Biography
Johann Friedrich Reichardt was the greatest song-composer of his day, as well as a prolific journalist and gifted writer. His Vetraute Briefe aus Paris (1804) is widely regarded as one of the finest books ever written by a composer. At the age of twenty-three, in 1775, he was appointed Hofkapellmeister to the Prussian court in Potsdam, a prestigious position he held for fifteen years. His tenure ended abruptly when his radical political views led to his dismissal.
Undeterred, Reichardt relocated to Halle, where his home in nearby Giebichenstein became a vibrant meeting place for leading musicians and poets, including Tieck, Novalis, Brentano, and Arnim. He began setting the poetry of Johann Wolfgang von Goethe as early as 1772 and in 1790 planned a six-volume collection entitled Musik zu Goethes Werken. In 1789 he visited Goethe, bringing with him a musical setting of Claudine von Villa Bella—a text later set by Franz Schubert in 1815. Reichardt soon replaced Philipp Christoph Kayser as Goethe’s favored musical collaborator, and together they planned a large-scale opera based on a subject from Ossian.

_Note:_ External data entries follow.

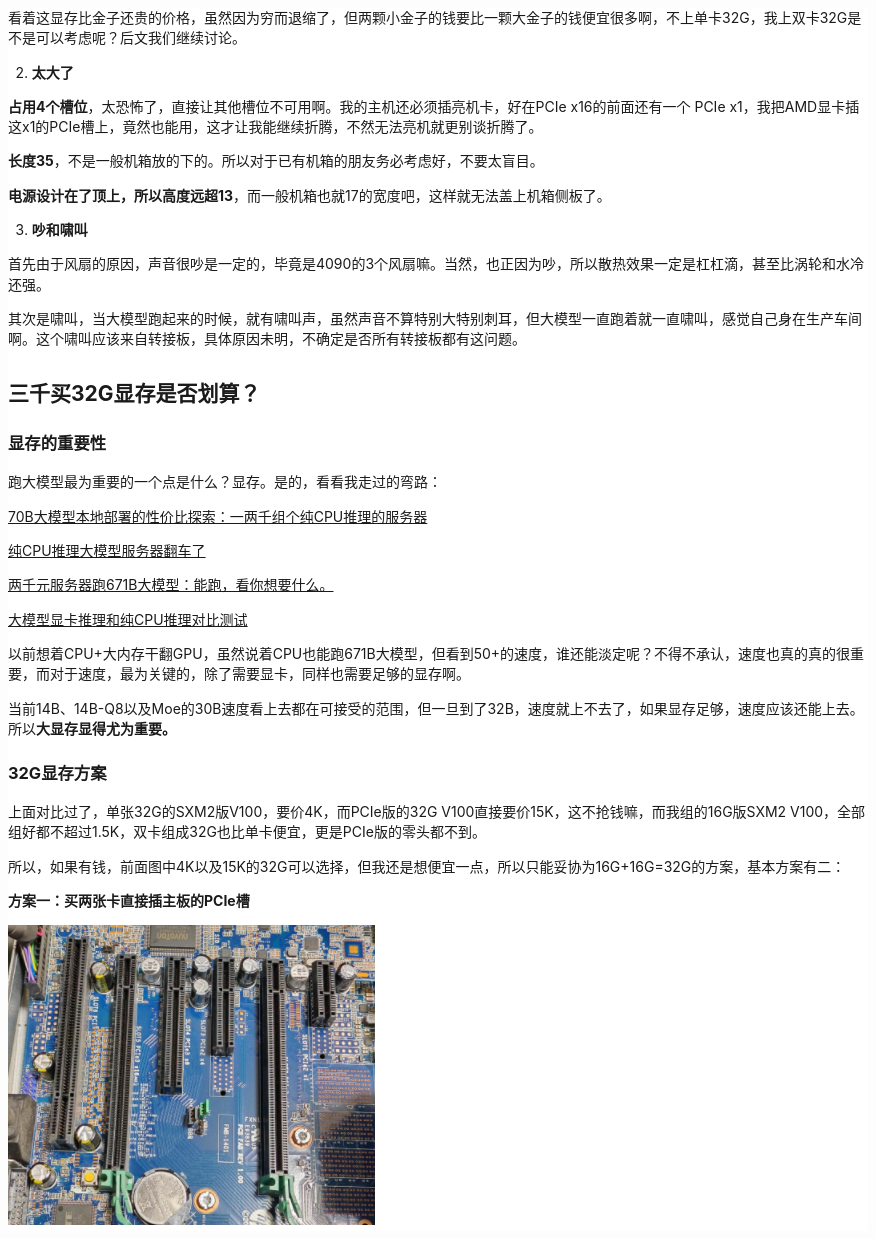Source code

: 看着这显存比金子还贵的价格，虽然因为穷而退缩了，但两颗小金子的钱要比一颗大金子的钱便宜很多啊，不上单卡32G，我上双卡32G是不是可以考虑呢？后文我们继续讨论。

2. **太大了**

**占用4个槽位**，太恐怖了，直接让其他槽位不可用啊。我的主机还必须插亮机卡，好在PCIe x16的前面还有一个 PCIe x1，我把AMD显卡插这x1的PCIe槽上，竟然也能用，这才让我能继续折腾，不然无法亮机就更别谈折腾了。

**长度35**，不是一般机箱放的下的。所以对于已有机箱的朋友务必考虑好，不要太盲目。

**电源设计在了顶上，所以高度远超13**，而一般机箱也就17的宽度吧，这样就无法盖上机箱侧板了。

3. **吵和啸叫**

首先由于风扇的原因，声音很吵是一定的，毕竟是4090的3个风扇嘛。当然，也正因为吵，所以散热效果一定是杠杠滴，甚至比涡轮和水冷还强。

其次是啸叫，当大模型跑起来的时候，就有啸叫声，虽然声音不算特别大特别刺耳，但大模型一直跑着就一直啸叫，感觉自己身在生产车间啊。这个啸叫应该来自转接板，具体原因未明，不确定是否所有转接板都有这问题。

## 三千买32G显存是否划算？

### 显存的重要性

跑大模型最为重要的一个点是什么？显存。是的，看看我走过的弯路：

[70B大模型本地部署的性价比探索：一两千组个纯CPU推理的服务器](https://mp.weixin.qq.com/s/UyW9eoHorOr55hQJSBICYQ)

[纯CPU推理大模型服务器翻车了](https://mp.weixin.qq.com/s/K90n0hsZA2GJkSTVwsS-Ew)

[两千元服务器跑671B大模型：能跑，看你想要什么。](https://mp.weixin.qq.com/s/h7c9gZYZiHLT0V92T7st7w)

[大模型显卡推理和纯CPU推理对比测试](https://mp.weixin.qq.com/s/y5OTDjxptHY72JA2bCKVqQ)

以前想着CPU&#43;大内存干翻GPU，虽然说着CPU也能跑671B大模型，但看到50&#43;的速度，谁还能淡定呢？不得不承认，速度也真的真的很重要，而对于速度，最为关键的，除了需要显卡，同样也需要足够的显存啊。

当前14B、14B-Q8以及Moe的30B速度看上去都在可接受的范围，但一旦到了32B，速度就上不去了，如果显存足够，速度应该还能上去。所以**大显存显得尤为重要。**

### 32G显存方案

上面对比过了，单张32G的SXM2版V100，要价4K，而PCIe版的32G V100直接要价15K，这不抢钱嘛，而我组的16G版SXM2 V100，全部组好都不超过1.5K，双卡组成32G也比单卡便宜，更是PCIe版的零头都不到。

所以，如果有钱，前面图中4K以及15K的32G可以选择，但我还是想便宜一点，所以只能妥协为16G&#43;16G=32G的方案，基本方案有二：

**方案一：买两张卡直接插主板的PCIe槽**

![](static/DUfobh1IUopRufxvMDbcl9Okn5b.png)
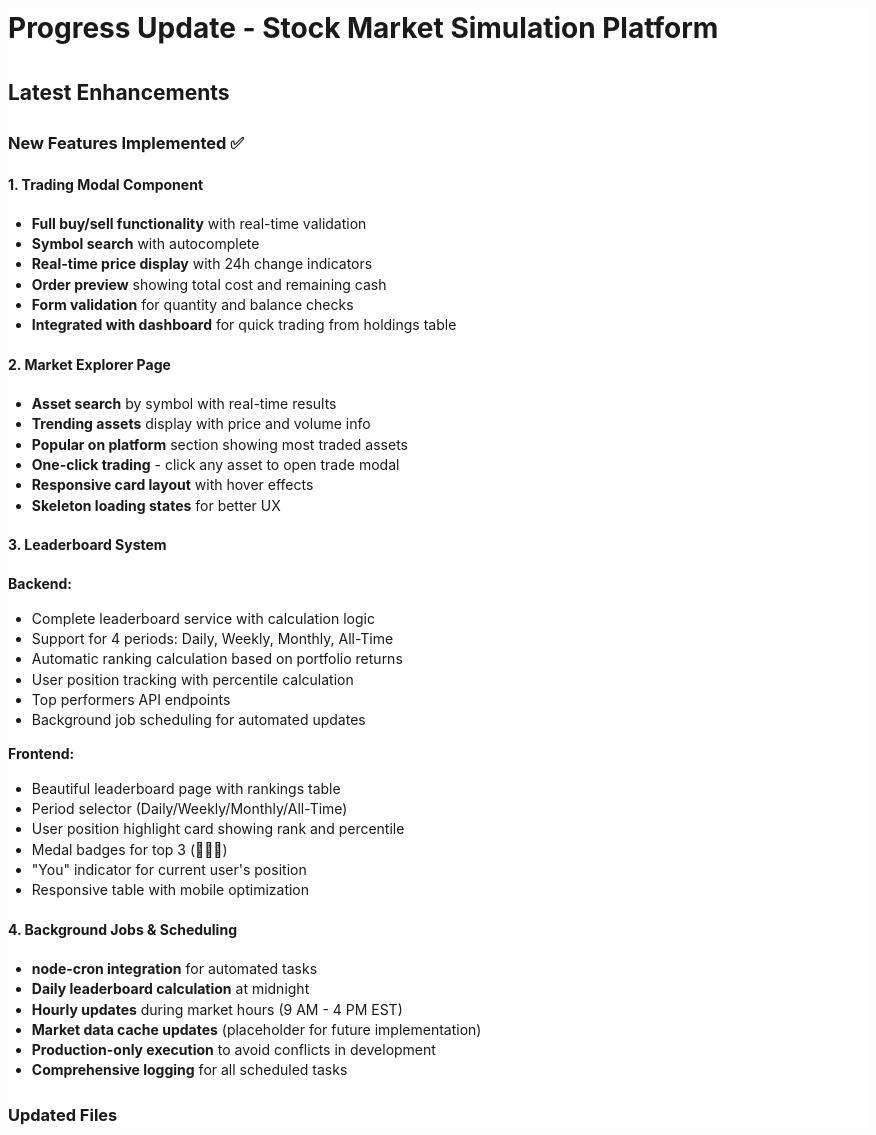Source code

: # Progress Update - Stock Market Simulation Platform

## Latest Enhancements

### New Features Implemented ✅

#### 1. Trading Modal Component
- **Full buy/sell functionality** with real-time validation
- **Symbol search** with autocomplete
- **Real-time price display** with 24h change indicators
- **Order preview** showing total cost and remaining cash
- **Form validation** for quantity and balance checks
- **Integrated with dashboard** for quick trading from holdings table

#### 2. Market Explorer Page
- **Asset search** by symbol with real-time results
- **Trending assets** display with price and volume info
- **Popular on platform** section showing most traded assets
- **One-click trading** - click any asset to open trade modal
- **Responsive card layout** with hover effects
- **Skeleton loading states** for better UX

#### 3. Leaderboard System
**Backend:**
- Complete leaderboard service with calculation logic
- Support for 4 periods: Daily, Weekly, Monthly, All-Time
- Automatic ranking calculation based on portfolio returns
- User position tracking with percentile calculation
- Top performers API endpoints
- Background job scheduling for automated updates

**Frontend:**
- Beautiful leaderboard page with rankings table
- Period selector (Daily/Weekly/Monthly/All-Time)
- User position highlight card showing rank and percentile
- Medal badges for top 3 (🥇🥈🥉)
- "You" indicator for current user's position
- Responsive table with mobile optimization

#### 4. Background Jobs & Scheduling
- **node-cron integration** for automated tasks
- **Daily leaderboard calculation** at midnight
- **Hourly updates** during market hours (9 AM - 4 PM EST)
- **Market data cache updates** (placeholder for future implementation)
- **Production-only execution** to avoid conflicts in development
- **Comprehensive logging** for all scheduled tasks

### Updated Files
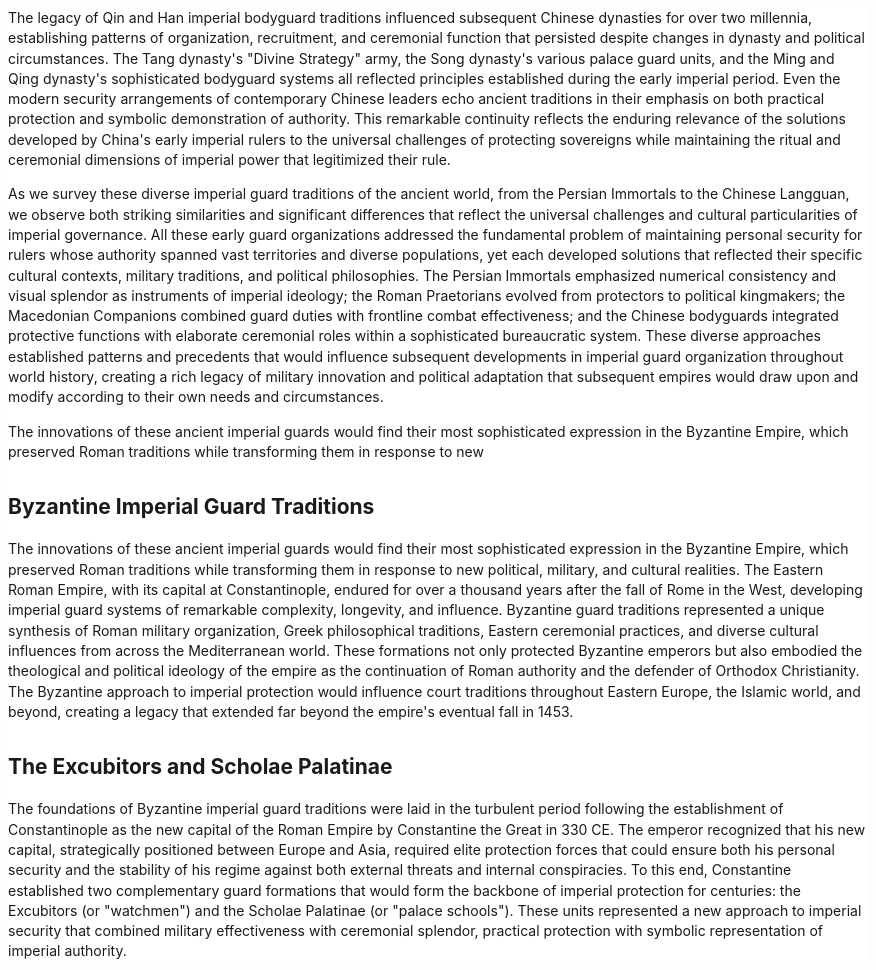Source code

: The legacy of Qin and Han imperial bodyguard traditions influenced subsequent Chinese dynasties for over two millennia, establishing patterns of organization, recruitment, and ceremonial function that persisted despite changes in dynasty and political circumstances. The Tang dynasty's "Divine Strategy" army, the Song dynasty's various palace guard units, and the Ming and Qing dynasty's sophisticated bodyguard systems all reflected principles established during the early imperial period. Even the modern security arrangements of contemporary Chinese leaders echo ancient traditions in their emphasis on both practical protection and symbolic demonstration of authority. This remarkable continuity reflects the enduring relevance of the solutions developed by China's early imperial rulers to the universal challenges of protecting sovereigns while maintaining the ritual and ceremonial dimensions of imperial power that legitimized their rule.

As we survey these diverse imperial guard traditions of the ancient world, from the Persian Immortals to the Chinese Langguan, we observe both striking similarities and significant differences that reflect the universal challenges and cultural particularities of imperial governance. All these early guard organizations addressed the fundamental problem of maintaining personal security for rulers whose authority spanned vast territories and diverse populations, yet each developed solutions that reflected their specific cultural contexts, military traditions, and political philosophies. The Persian Immortals emphasized numerical consistency and visual splendor as instruments of imperial ideology; the Roman Praetorians evolved from protectors to political kingmakers; the Macedonian Companions combined guard duties with frontline combat effectiveness; and the Chinese bodyguards integrated protective functions with elaborate ceremonial roles within a sophisticated bureaucratic system. These diverse approaches established patterns and precedents that would influence subsequent developments in imperial guard organization throughout world history, creating a rich legacy of military innovation and political adaptation that subsequent empires would draw upon and modify according to their own needs and circumstances.

The innovations of these ancient imperial guards would find their most sophisticated expression in the Byzantine Empire, which preserved Roman traditions while transforming them in response to new

## Byzantine Imperial Guard Traditions

The innovations of these ancient imperial guards would find their most sophisticated expression in the Byzantine Empire, which preserved Roman traditions while transforming them in response to new political, military, and cultural realities. The Eastern Roman Empire, with its capital at Constantinople, endured for over a thousand years after the fall of Rome in the West, developing imperial guard systems of remarkable complexity, longevity, and influence. Byzantine guard traditions represented a unique synthesis of Roman military organization, Greek philosophical traditions, Eastern ceremonial practices, and diverse cultural influences from across the Mediterranean world. These formations not only protected Byzantine emperors but also embodied the theological and political ideology of the empire as the continuation of Roman authority and the defender of Orthodox Christianity. The Byzantine approach to imperial protection would influence court traditions throughout Eastern Europe, the Islamic world, and beyond, creating a legacy that extended far beyond the empire's eventual fall in 1453.

## The Excubitors and Scholae Palatinae

The foundations of Byzantine imperial guard traditions were laid in the turbulent period following the establishment of Constantinople as the new capital of the Roman Empire by Constantine the Great in 330 CE. The emperor recognized that his new capital, strategically positioned between Europe and Asia, required elite protection forces that could ensure both his personal security and the stability of his regime against both external threats and internal conspiracies. To this end, Constantine established two complementary guard formations that would form the backbone of imperial protection for centuries: the Excubitors (or "watchmen") and the Scholae Palatinae (or "palace schools"). These units represented a new approach to imperial security that combined military effectiveness with ceremonial splendor, practical protection with symbolic representation of imperial authority.

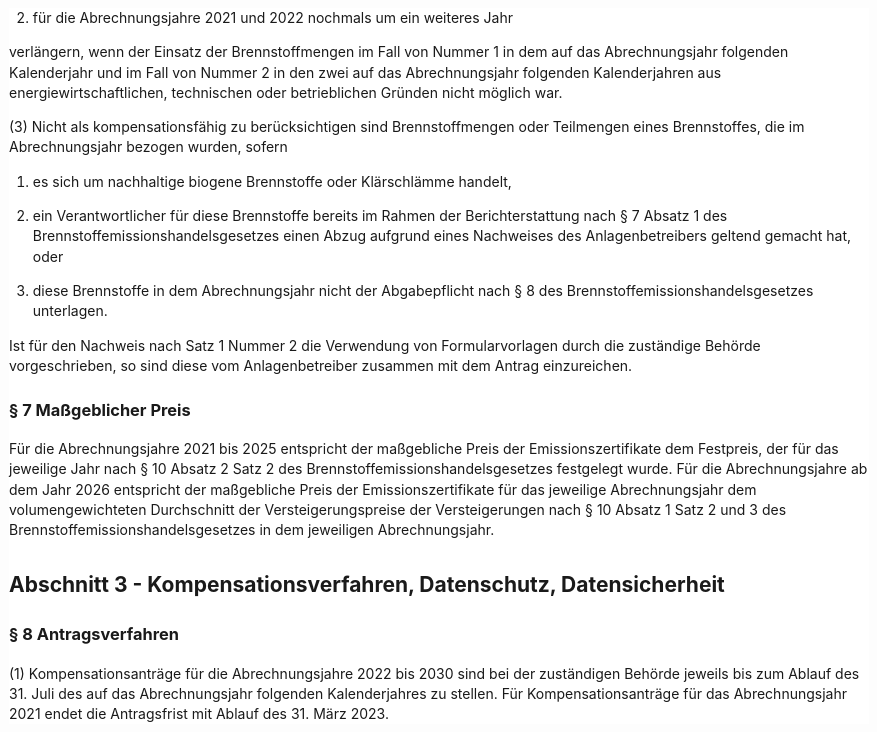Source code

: 2.  für die Abrechnungsjahre 2021 und 2022 nochmals um ein weiteres Jahr



verlängern, wenn der Einsatz der Brennstoffmengen im Fall von Nummer 1
in dem auf das Abrechnungsjahr folgenden Kalenderjahr und im Fall von
Nummer 2 in den zwei auf das Abrechnungsjahr folgenden Kalenderjahren
aus energiewirtschaftlichen, technischen oder betrieblichen Gründen
nicht möglich war.

(3) Nicht als kompensationsfähig zu berücksichtigen sind
Brennstoffmengen oder Teilmengen eines Brennstoffes, die im
Abrechnungsjahr bezogen wurden, sofern

1.  es sich um nachhaltige biogene Brennstoffe oder Klärschlämme handelt,


2.  ein Verantwortlicher für diese Brennstoffe bereits im Rahmen der
    Berichterstattung nach § 7 Absatz 1 des
    Brennstoffemissionshandelsgesetzes einen Abzug aufgrund eines
    Nachweises des Anlagenbetreibers geltend gemacht hat, oder


3.  diese Brennstoffe in dem Abrechnungsjahr nicht der Abgabepflicht nach
    § 8 des Brennstoffemissionshandelsgesetzes unterlagen.



Ist für den Nachweis nach Satz 1 Nummer 2 die Verwendung von
Formularvorlagen durch die zuständige Behörde vorgeschrieben, so sind
diese vom Anlagenbetreiber zusammen mit dem Antrag einzureichen.


### § 7 Maßgeblicher Preis

Für die Abrechnungsjahre 2021 bis 2025 entspricht der maßgebliche
Preis der Emissionszertifikate dem Festpreis, der für das jeweilige
Jahr nach § 10 Absatz 2 Satz 2 des Brennstoffemissionshandelsgesetzes
festgelegt wurde. Für die Abrechnungsjahre ab dem Jahr 2026 entspricht
der maßgebliche Preis der Emissionszertifikate für das jeweilige
Abrechnungsjahr dem volumengewichteten Durchschnitt der
Versteigerungspreise der Versteigerungen nach § 10 Absatz 1 Satz 2 und
3 des Brennstoffemissionshandelsgesetzes in dem jeweiligen
Abrechnungsjahr.


## Abschnitt 3 - Kompensationsverfahren, Datenschutz, Datensicherheit


### § 8 Antragsverfahren

(1) Kompensationsanträge für die Abrechnungsjahre 2022 bis 2030 sind
bei der zuständigen Behörde jeweils bis zum Ablauf des 31. Juli des
auf das Abrechnungsjahr folgenden Kalenderjahres zu stellen. Für
Kompensationsanträge für das Abrechnungsjahr 2021 endet die
Antragsfrist mit Ablauf des 31. März 2023.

Despite Goethe’s admiration for his music, Reichardt remained an independent and politically outspoken figure. Goethe could not approve of Reichardt’s sympathy for the French Revolution, and this ideological divide eventually caused a rupture in their relationship. Reichardt was satirized in the Goethe–Schiller Xenien (1797) as an ostrich—a half-bird incapable of flight, constantly in motion yet achieving little. Although contact was later resumed and Goethe visited Giebichenstein several times, by 1804 Carl Friedrich Zelter had become Goethe’s preferred musical adviser, and by 1810 the relationship with Reichardt had ended permanently.
Reichardt composed approximately 1,500 lieder, around 150 of them settings of Goethe. His remaining songs draw on an extraordinarily wide range of poets, including Schiller, Hölty, Claudius, and Klopstock. In both scope and quantity, the poetry he set far exceeds the output of Schubert or any other song-composer. His many song collections—bearing evocative titles such as Lieder der Liebe und der Einsamkeit—are notable for their exquisite production, with poetry and music printed side by side, though they are now prohibitively expensive for collectors. Regrettably, no complete modern edition of his songs exists beyond the Goethe settings.
Despite Goethe’s eventual preference for Zelter, Reichardt’s stature among composers remained high. Felix Mendelssohn, despite his close association with Zelter, was convinced that Reichardt was the greater song-composer. Mendelssohn maintained contact with Reichardt’s widow and appears to have valued Reichardt’s achievements in song even more highly than those of Schubert.